I was noodling around Amazon a few days ago, and my heart stopped. “After the Ball” the collaboration between the American pianist and composer William Bolcum, and his wife the mezzo soprano Joan Morris is available on CD. It even includes some tracks from their second Nonesuch album “Vaudeville.” I clicked so fast on “Buy Now’ that I got whiplash. 14.99 isn’t chump change in my house, or yours, but go here and buy it. Now.http://www.amazon.com/After-Ball-plus-Highlights-Vaudeville/dp/B000005IY5/ref=sr_1_1?ie=UTF8&s=music&qid=1280367757&sr=1-1 The reason we haven’t ditched our crummy turntable years ago is that I can’t bear to think about being separated from Bolcum and Morris and American music. I think that Nonesuch should be tried for high crimes and misdemeanors for allowing “Wild About Eubie” to slip from their catalogue: Bolcum matches Eubie Blake stride for stride pianistically, and the memory of Morris’s version of ‘Good Night Angeline’ makes the fact that I bought “Wild About Eubie” on cassette tape brands me as FAIL. But, as I said, I’m gonna bug Nonesuch.
They’ve done Kern, Rogers and Hart, Irving Berlin — the whole songbook, but better than anyone. But let me return to “After the Ball”
It’s a four generation favorite.
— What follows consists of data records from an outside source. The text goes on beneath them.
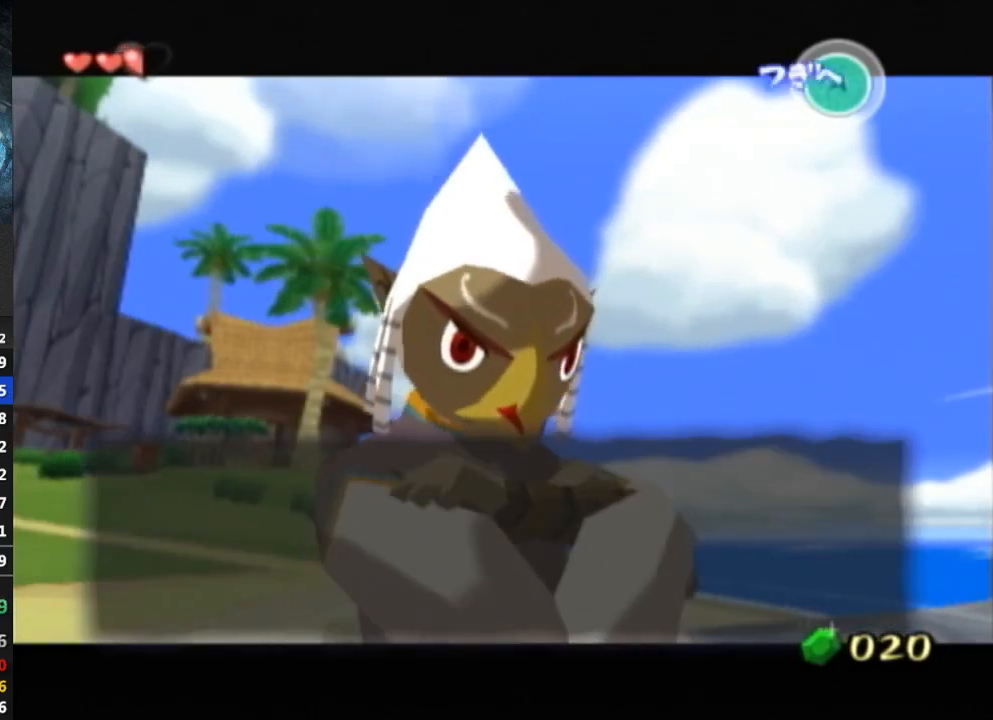
{"buttons": [], "left_stick": "center", "right_stick": "center", "events": [[67, "B", "down"], [100, "B", "up"], [200, "B", "down"], [233, "B", "up"], [333, "B", "down"], [367, "B", "up"], [433, "B", "down"], [467, "B", "up"]]}
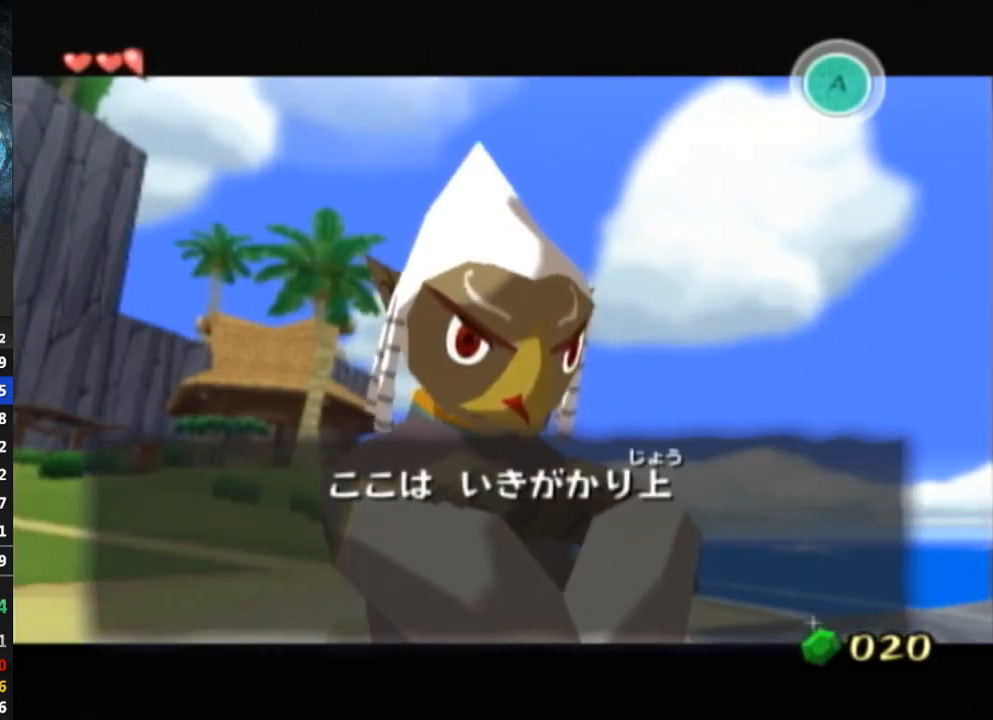
{"buttons": [], "left_stick": "center", "right_stick": "center", "events": [[100, "B", "down"], [133, "B", "up"], [200, "B", "down"], [233, "B", "up"], [333, "B", "down"], [367, "B", "up"], [433, "B", "down"], [467, "B", "up"]]}
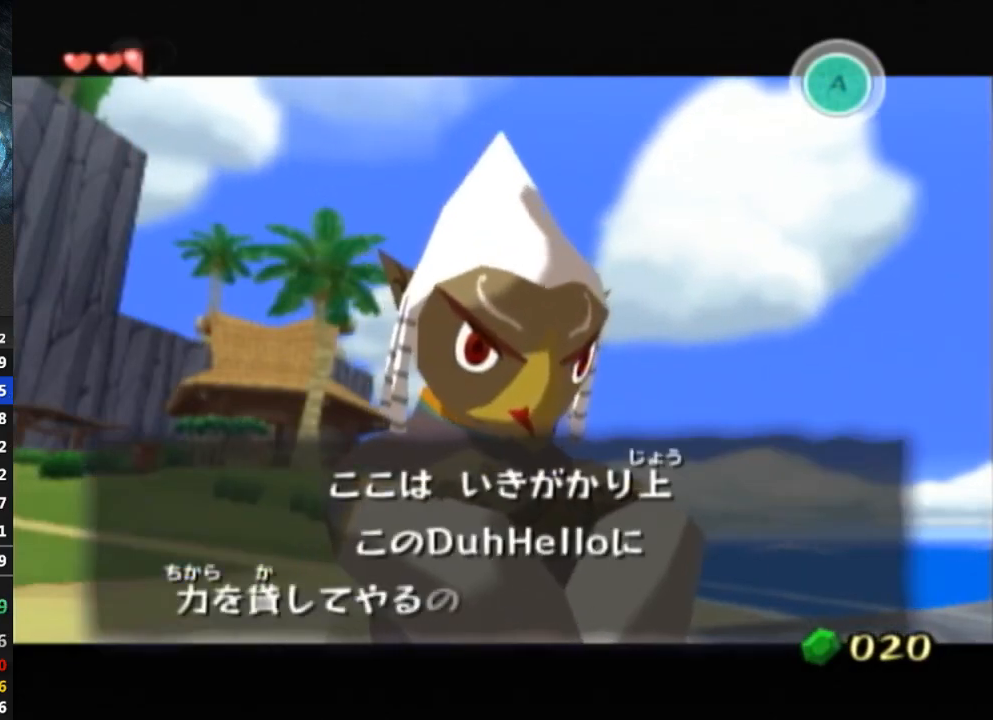
{"buttons": [], "left_stick": "center", "right_stick": "center", "events": [[67, "B", "down"], [133, "B", "up"], [200, "B", "down"], [267, "B", "up"], [333, "B", "down"], [400, "B", "up"], [467, "B", "down"], [500, "B", "up"]]}
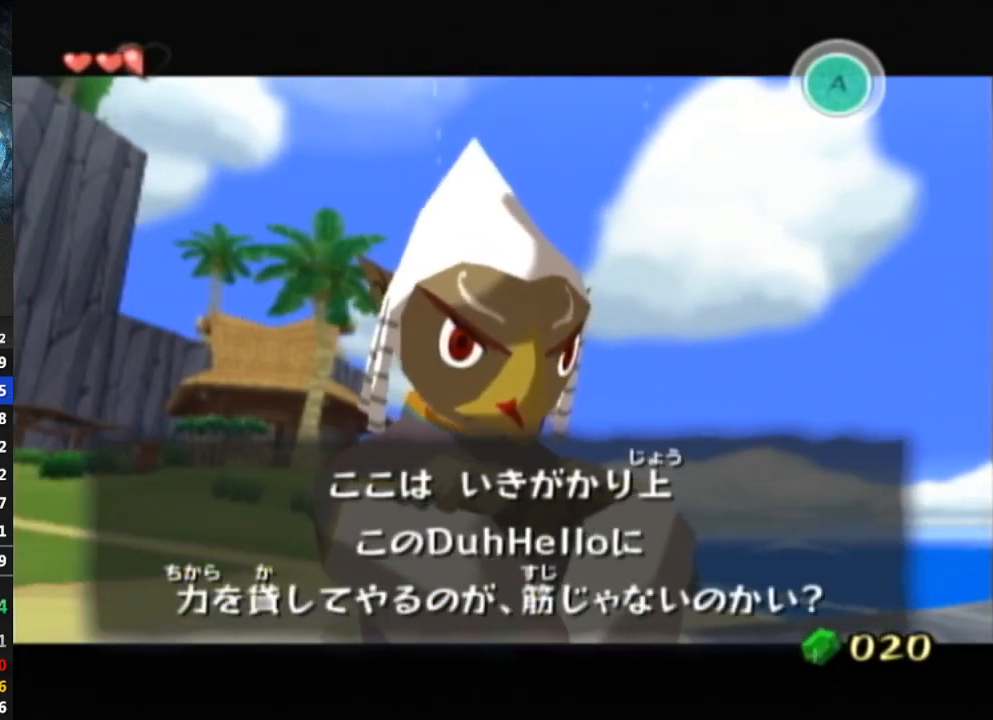
{"buttons": ["B"], "left_stick": "center", "right_stick": "center", "events": [[100, "B", "down"], [167, "B", "up"], [233, "B", "down"], [267, "B", "up"], [467, "B", "down"]]}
We took the album as a gift to Ottawa in the late 70s, while my parents were in Paris and my grandmothers were babysitting my sisters. When we staggered in the door after ten hours of a miserable drive we beheld two tiny ladies, literally wringing their hands and flinging themselves on our breasts. My sister Megan had been acting up in a bad way, and they were beside themselves. The cure: spinning ‘After the Ball.” Lor lummee, these were the songs of their youth and they sang along to “She’s Only a Bird in a Gilded Cage” and “Waltz Me Around Again Willie” as I might to “Big Yellow Taxi.”
My parents arrived the next day , were entranced by “After the Ball” and bought every single output of Bolcum and Morris.
My daughter was entranced too. Her paternal grandfather was astounded that she Knew the introduction to “Shine on Harvest Moon.”
So that’s four generations who love this music. Bolcum somehow combines stride piano and Brahms in his accompanying. I wept when I heard “On the Banks of the Wabash” thirty years ago. I wept last night.